Retype each line of the material exactly, please, skipping any picture in it.

DATASET SECTION:
►
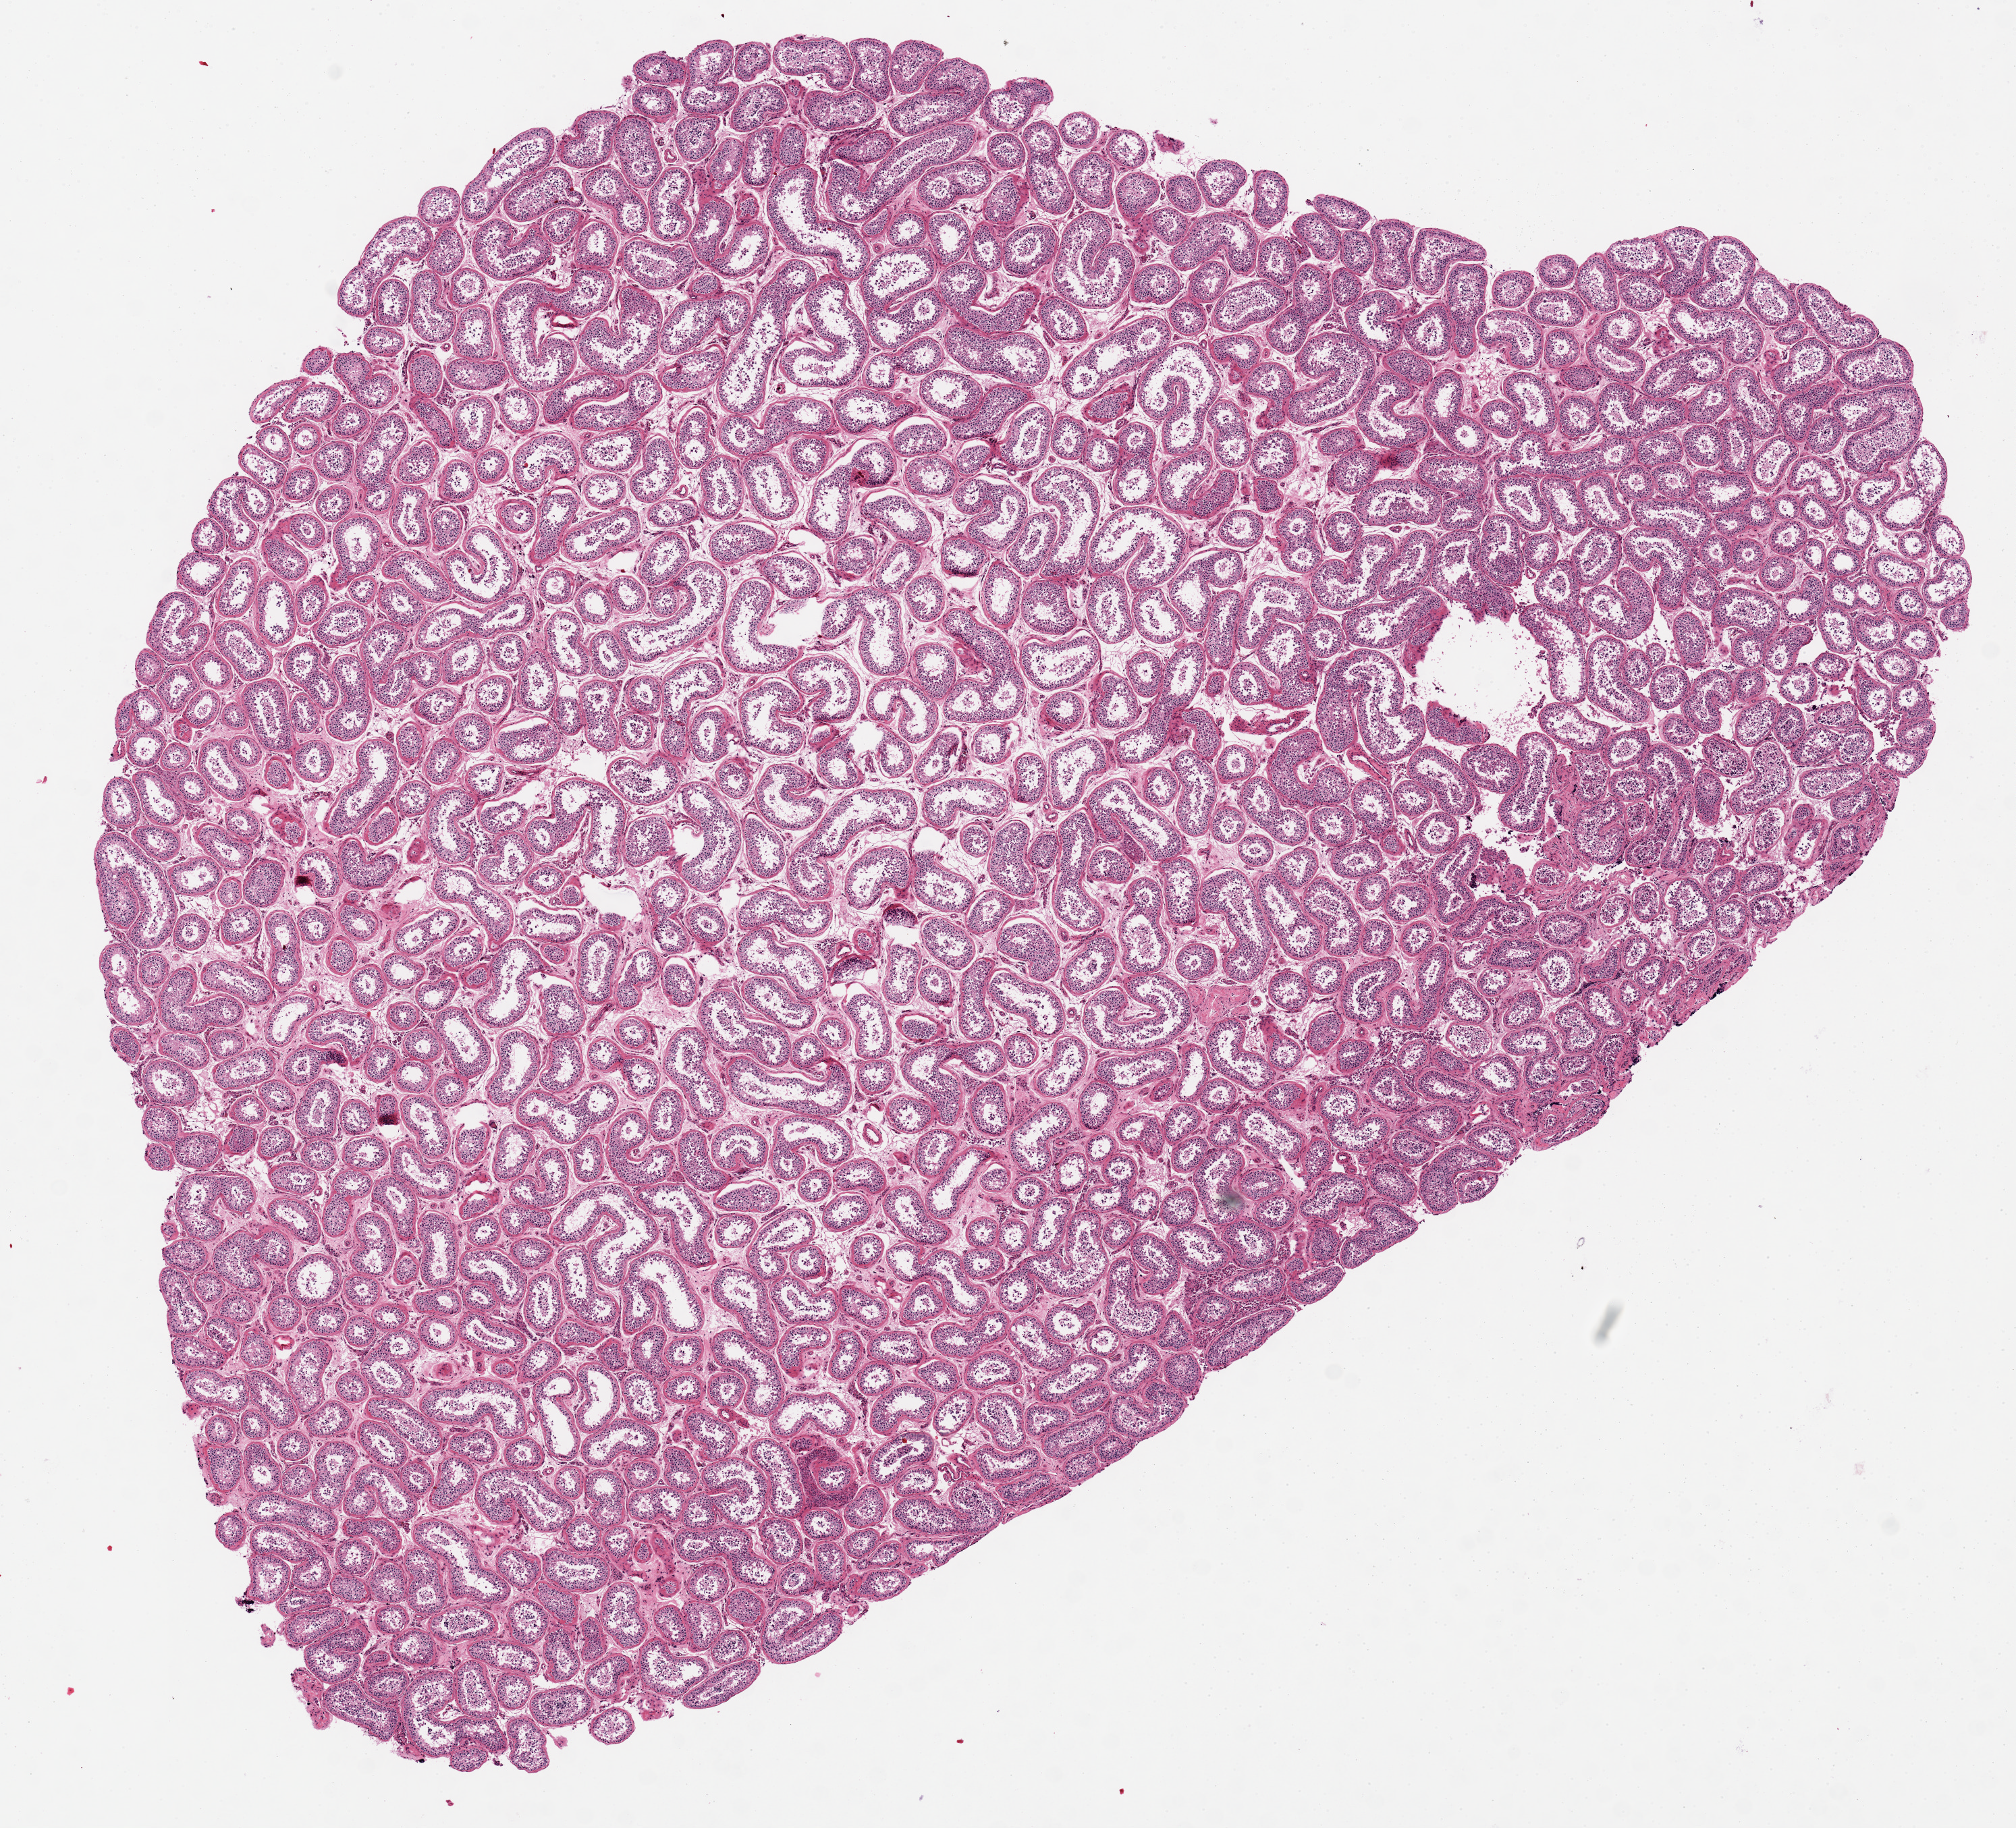
Digitized H&E-stained section — shown as a low-resolution overview of the whole scanned area (about 11.8 x 10.7 mm, acquisition: 20x scan); PAXgene-fixed, paraffin-embedded tissue; sampled site (target tissue): testis; donor tissue sample. Donor sex: male.
• pathologist's review note for this sample: Spermatogenesis. 12x8mm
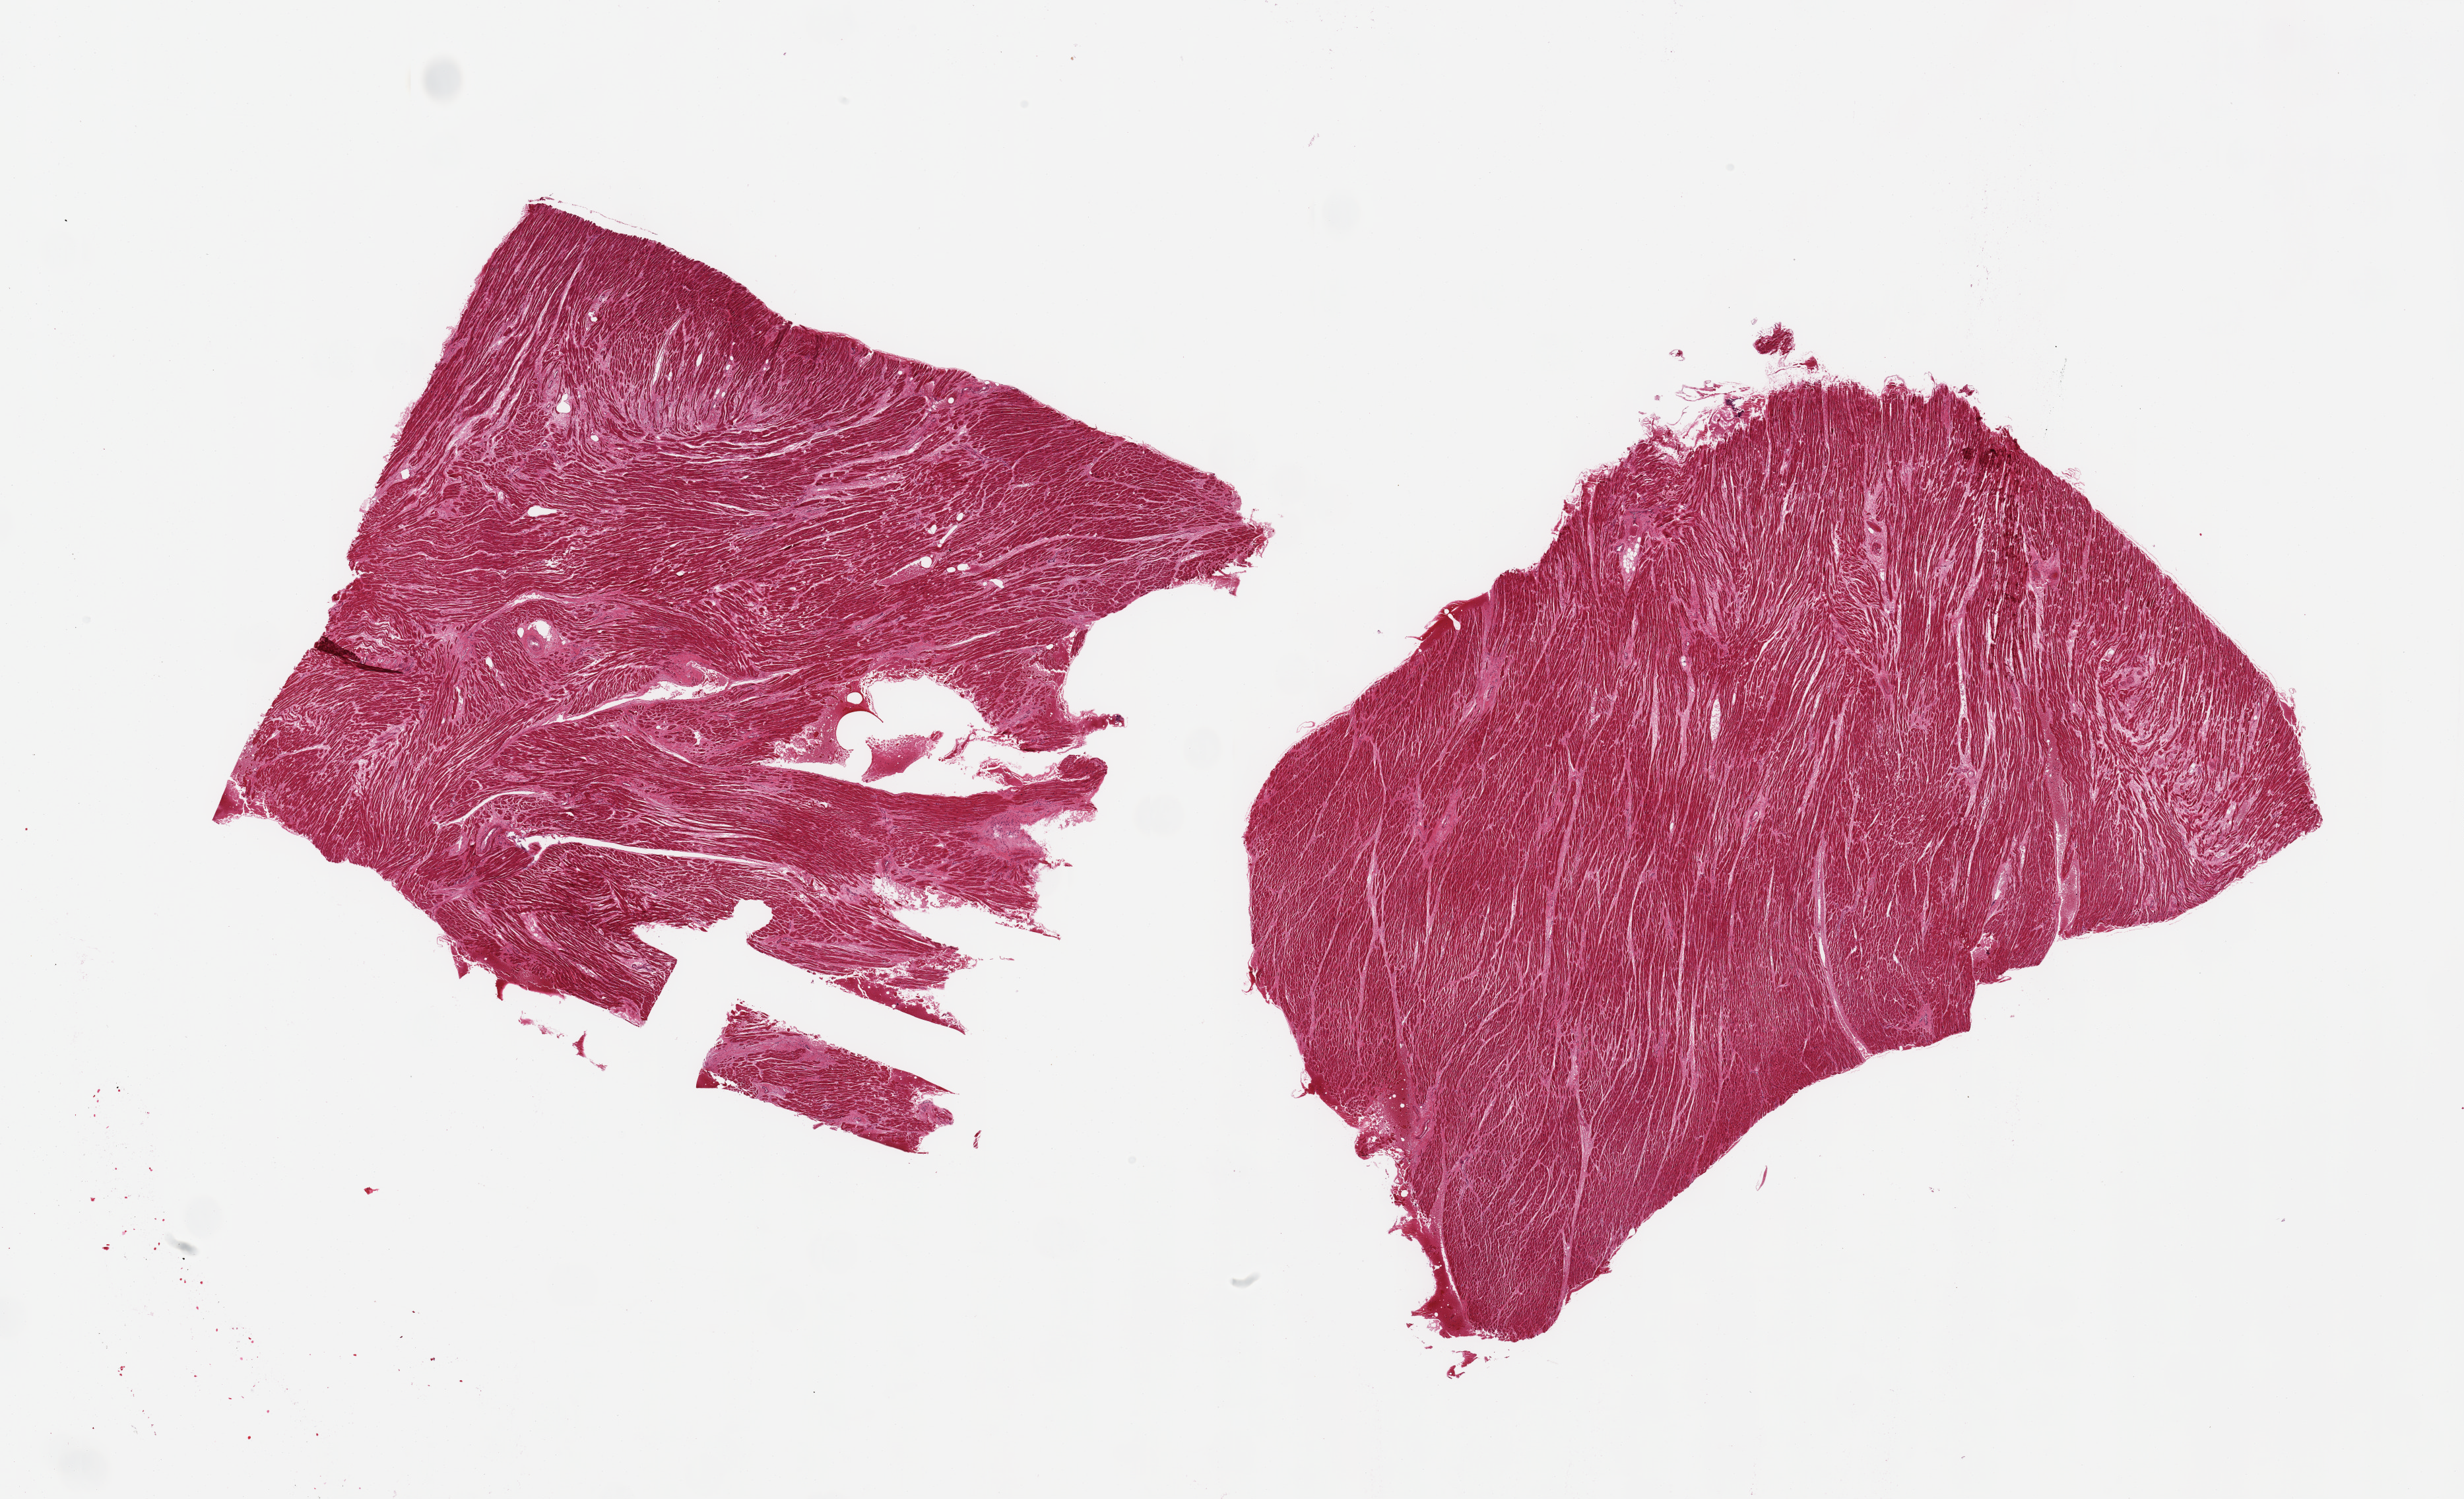
Digitized hematoxylin and eosin (H&E)-stained section, brightfield, a low-resolution overview of the entire scanned area, about 29.5 x 18.0 mm (acquisition: 20x scan); PAXgene-fixed, paraffin-embedded tissue; target tissue: auricular appendage; donor tissue sample. Donor sex: male.
Pathologist's review note for this sample: 2 pieces; interstitial and patchy fibrosis.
◄
EXERCISE RESPONSE:
Digitized H&E-stained section — shown as a low-resolution overview of the whole scanned area (about 11.8 x 10.7 mm, acquisition: 20x scan); PAXgene-fixed, paraffin-embedded tissue; sampled site (target tissue): testis; donor tissue sample. Donor sex: male.
• pathologist's review note for this sample: Spermatogenesis. 12x8mm
Digitized hematoxylin and eosin (H&E)-stained section, brightfield, a low-resolution overview of the entire scanned area, about 29.5 x 18.0 mm (acquisition: 20x scan); PAXgene-fixed, paraffin-embedded tissue; target tissue: auricular appendage; donor tissue sample. Donor sex: male.
Pathologist's review note for this sample: 2 pieces; interstitial and patchy fibrosis.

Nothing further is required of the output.